バッハ「マタイ受難曲」

クリスマスということで、先日の続き(こちら
アーノンクール指揮 ウィーン・コンツェントゥス・ムジクス(1970)
アナログ時代にも持っていたアーノンクール(1970)も久々に聴く。世界初の古楽器によるマタイである。
第1曲で、ソプラノが少年合唱のため、本来の少年合唱との対比が上手くいっていない、という欠点はあるが、テンポが速すぎるということも無く、合唱が歌詞に沿った絶妙なニュアンス付けであること、アリアの出来が素晴らしい事から、個人的にはベスト候補である。
現在となっては「古楽器演奏としては」古くなってしまったと思われている節もあるが、そんなことでこの演奏の価値が下がるわけはまったく無いのである!

クレンペラー指揮フィルハーモニア管弦楽団(1961)
今回はじめて聴いたクレンペラー盤は、テンポが半端無く遅い。
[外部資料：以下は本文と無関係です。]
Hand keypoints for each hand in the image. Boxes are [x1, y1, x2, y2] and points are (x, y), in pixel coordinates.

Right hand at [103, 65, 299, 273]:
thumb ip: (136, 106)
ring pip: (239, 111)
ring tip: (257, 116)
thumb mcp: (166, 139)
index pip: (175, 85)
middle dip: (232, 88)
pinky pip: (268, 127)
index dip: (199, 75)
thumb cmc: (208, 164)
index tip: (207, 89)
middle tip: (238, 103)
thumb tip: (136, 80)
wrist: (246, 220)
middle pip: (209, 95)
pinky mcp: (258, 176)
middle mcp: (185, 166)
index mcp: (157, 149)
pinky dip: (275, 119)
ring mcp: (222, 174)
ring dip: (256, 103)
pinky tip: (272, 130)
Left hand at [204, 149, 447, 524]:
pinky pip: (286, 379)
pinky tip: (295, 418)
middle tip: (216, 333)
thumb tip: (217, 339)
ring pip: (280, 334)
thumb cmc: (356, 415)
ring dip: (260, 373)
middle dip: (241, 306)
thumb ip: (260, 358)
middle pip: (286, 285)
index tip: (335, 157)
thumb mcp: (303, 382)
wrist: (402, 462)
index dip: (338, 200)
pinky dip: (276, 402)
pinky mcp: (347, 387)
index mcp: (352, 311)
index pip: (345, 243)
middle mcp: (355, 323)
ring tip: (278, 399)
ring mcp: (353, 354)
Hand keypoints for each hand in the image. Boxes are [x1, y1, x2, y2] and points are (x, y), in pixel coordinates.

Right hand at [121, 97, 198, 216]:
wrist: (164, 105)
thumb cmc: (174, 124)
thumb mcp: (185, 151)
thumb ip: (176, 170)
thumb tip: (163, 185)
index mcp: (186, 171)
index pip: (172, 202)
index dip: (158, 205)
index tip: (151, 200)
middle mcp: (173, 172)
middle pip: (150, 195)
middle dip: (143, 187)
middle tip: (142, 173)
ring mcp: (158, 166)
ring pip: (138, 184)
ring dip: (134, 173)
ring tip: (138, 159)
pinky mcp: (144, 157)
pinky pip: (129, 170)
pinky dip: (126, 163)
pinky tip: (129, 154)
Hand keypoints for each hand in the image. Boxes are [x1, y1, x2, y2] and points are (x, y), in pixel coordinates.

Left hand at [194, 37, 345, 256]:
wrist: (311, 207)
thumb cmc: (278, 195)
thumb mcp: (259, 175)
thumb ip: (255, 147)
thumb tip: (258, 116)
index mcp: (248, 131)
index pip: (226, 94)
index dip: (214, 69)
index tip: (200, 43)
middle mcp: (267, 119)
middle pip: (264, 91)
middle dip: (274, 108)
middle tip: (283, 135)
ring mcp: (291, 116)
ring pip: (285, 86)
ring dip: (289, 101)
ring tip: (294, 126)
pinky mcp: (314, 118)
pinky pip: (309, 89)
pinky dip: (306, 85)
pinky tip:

しかし、彼の「魔笛」のように実に心地よい遅さで、一種瞑想的な効果もある。
オケ、合唱、の出来のよさに対してソリストはオールスターだが、宗教音楽的には首を傾げざるを得ない人選もあり、その分減点(またもやレッゲの勇み足か)
あまりに重厚な演奏は、逆に今となっては価値がある。これも充分ベスト候補だ。

ヘレヴェッヘ指揮 シャペル・ロワイヤル管弦楽団(1984)
ヘレヴェッヘの旧盤は残響が大きくテンポが若干遅い。それが不満で新盤を録音したそうだが、それでも充分速い。
残響を生かすならもっとテンポを落とすべきだろう。
新旧の評価は二分しており、若干新盤の方が分がいいようだが、個人的には旧盤を取る。